7. Don't fear investing - but change your investment strategy.
Some want to wait to invest until there is more clarity in the market, but in truth, there is never clarity, says Collins.
"The best opportunity is when its painful to invest," she says. "It's very difficult to put more money into something that is declining."
But that's often the most opportune time. Collins' other advice: Diversify your investments more under the "new normal."
"Don't just put your money into stocks and bonds," she says. "Consider other options, such as commodities, real estate, even some hedge funds."
But, Collins says, there's a reality that may be hard to accept; "Under the new normal, set your expectations lower in both the stock market and the bond market. You may have to be satisfied with what you might have considered to be mediocre returns before."
8. Insist on dramatically improved customer service.
Zach Taylor, founder of Placentia-based Redline Detection, a leading manufacturer of automotive damage-detection systems, calls it "psycho customer service."
"Ten minutes is too long to wait to return a customer's email," Taylor says. "If you want to survive, you have got to pay more attention to your customers.

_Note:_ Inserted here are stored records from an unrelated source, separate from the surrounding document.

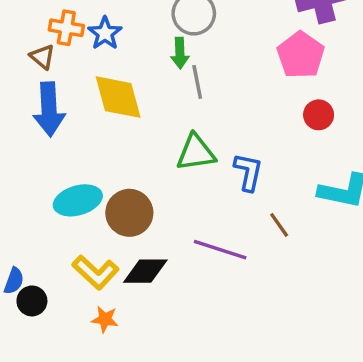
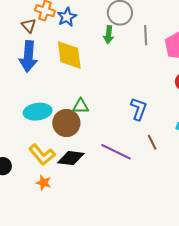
gray line: (197, 82) -> (146, 35), moved
green triangle: (196, 153) -> (81, 106), moved, size x0.7

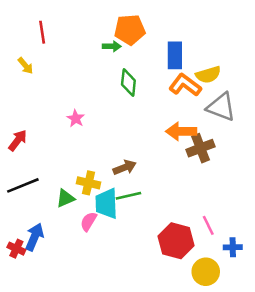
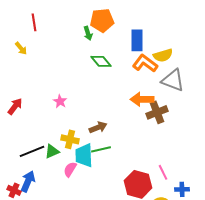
green arrow: (112, 46) -> (88, 33), turned 72
green diamond: (128, 82) -> (101, 61), turned -45
pink star: (76, 118) -> (60, 101), moved
black line: (23, 185) -> (32, 151), moved

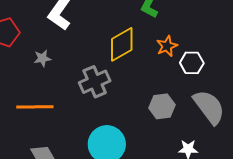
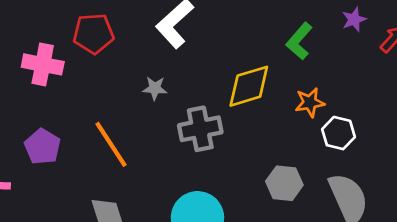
gray star: (42, 58) -> (155, 88), moved
orange line: (35, 107) -> (111, 144), turned 45

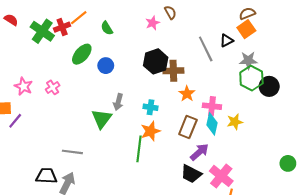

Adopt an attitude of gratitude."
Along with that, Taylor suggests, too many companies take their suppliers for granted.
"You have to treat your suppliers as your partners," he says. "You can't live without them. You want good service, so let them know what they mean to you."
The same can be said for our service to clients, says Collins: "Our success depends on long-term relationships with our clients."

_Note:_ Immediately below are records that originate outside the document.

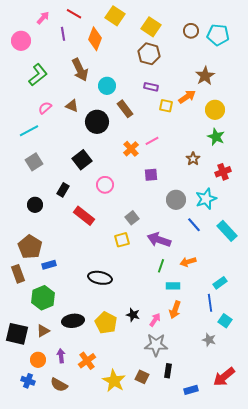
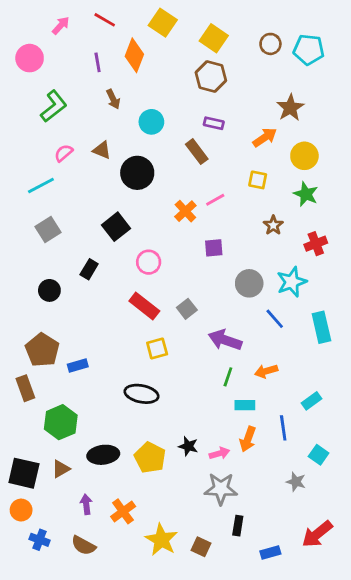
purple line: (63, 34) -> (98, 62), moved
brown arrow: (80, 70) -> (113, 99), size x0.6
yellow square: (166, 106) -> (258, 180), moved
brown rectangle: (125, 109) -> (197, 152), moved
red rectangle: (84, 216) -> (144, 306), moved
cyan rectangle: (227, 231) -> (321, 327), turned 30
yellow square: (122, 240) -> (157, 349), moved
blue rectangle: (49, 265) -> (78, 366), moved
blue line: (210, 303) -> (283, 428), moved
pink arrow: (155, 320) -> (219, 453), turned 40
orange circle: (38, 360) -> (21, 510), moved
brown square: (142, 377) -> (201, 547), moved

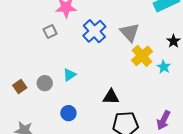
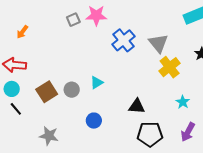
gray square: (50, 31) -> (73, 20), moved
cyan star: (164, 67) -> (183, 102), moved
brown square: (20, 86) -> (47, 92), size x1.5

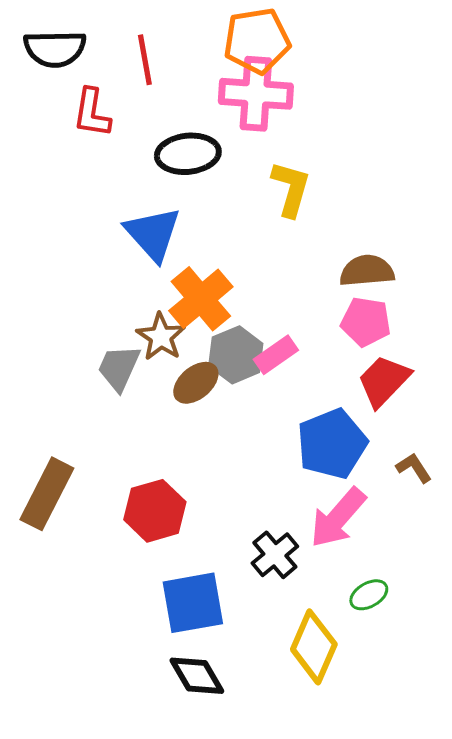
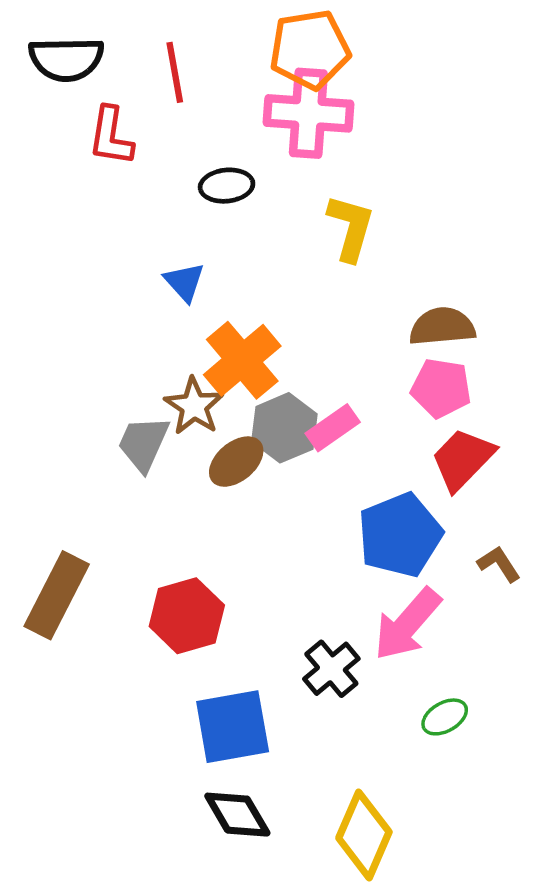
black ellipse: (188, 154) -> (227, 186), size x0.7
blue triangle: (153, 234) -> (184, 282), size x0.6
yellow diamond: (314, 647) -> (364, 835), moved

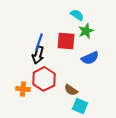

9. Narrow the economic pictures to your field.
"People talk about how the economy is going to improve," says Brenden of Home Run. "But the real question is: What are the economic changes in your field? In mine, the picture is not as bright. I think this is one of the biggest mistakes that companies make: They look at the broad economic picture. They need to narrow their focus to their own field."
10. Think globally, not locally.
All the experts agree: The competition is spreading across the ponds. Puri describes it: "The world is getting flatter."

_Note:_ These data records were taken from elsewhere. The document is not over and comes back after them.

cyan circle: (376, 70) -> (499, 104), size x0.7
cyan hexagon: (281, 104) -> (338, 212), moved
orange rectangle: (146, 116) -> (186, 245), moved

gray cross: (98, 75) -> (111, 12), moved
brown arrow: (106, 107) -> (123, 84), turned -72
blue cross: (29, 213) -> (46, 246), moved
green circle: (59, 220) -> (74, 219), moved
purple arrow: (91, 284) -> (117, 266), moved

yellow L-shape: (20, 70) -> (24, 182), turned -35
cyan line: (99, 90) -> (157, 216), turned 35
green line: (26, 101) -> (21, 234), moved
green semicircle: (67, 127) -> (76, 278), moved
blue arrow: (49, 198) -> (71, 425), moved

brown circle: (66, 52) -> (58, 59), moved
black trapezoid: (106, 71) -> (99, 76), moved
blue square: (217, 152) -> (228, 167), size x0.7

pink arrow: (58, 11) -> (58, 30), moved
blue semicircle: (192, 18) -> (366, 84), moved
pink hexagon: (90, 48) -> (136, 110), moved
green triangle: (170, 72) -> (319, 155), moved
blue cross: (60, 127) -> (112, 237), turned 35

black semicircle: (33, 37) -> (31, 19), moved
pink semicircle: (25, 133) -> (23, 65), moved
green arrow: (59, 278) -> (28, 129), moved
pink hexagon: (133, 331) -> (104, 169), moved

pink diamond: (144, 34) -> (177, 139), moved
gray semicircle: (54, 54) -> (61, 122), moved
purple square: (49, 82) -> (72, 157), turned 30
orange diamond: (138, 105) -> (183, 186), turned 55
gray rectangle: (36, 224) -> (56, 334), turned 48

That can be both good news and bad.
"The competition from Europe or China is now just as important to you as competition from within Southern California," says Puri.
Collins points out that many of these competing countries don't face the same kinds of licensing restrictions or high taxes that American companies do.
"It makes them that much more difficult to compete with," she says.
But the flipside is this: If you think "global market," it can improve your options "You simply cannot afford to not think internationally in business anymore," says Collins. "We even consider it important when advising about investing. A global presence for a company can make it appealing for investing."
Also the experts agree that the global economy is improving, which can only help local businesses.
Follow these tips, the experts says, and Orange County businesses should be doing better in 2010's healthier economic climate. And Puri is optimistic that recover is just around the corner. According to the recent economic forecast by Puri's team at Cal State Fullerton's Institute for Economic and Environmental Studies, the future looks better because "negative forces have moved from 'bad' to 'less bad' (housing, investments), and positive forces have taken hold (sales, government spending)."
But Puri points out that all of the economy-related talk has one giant "if" to it: Washington.
"Everything in business here in Orange County depends on new federal regulations," he says. "But from what we've seen, we can expect a recover in 2010."
Recover - meaning one with a "new normal."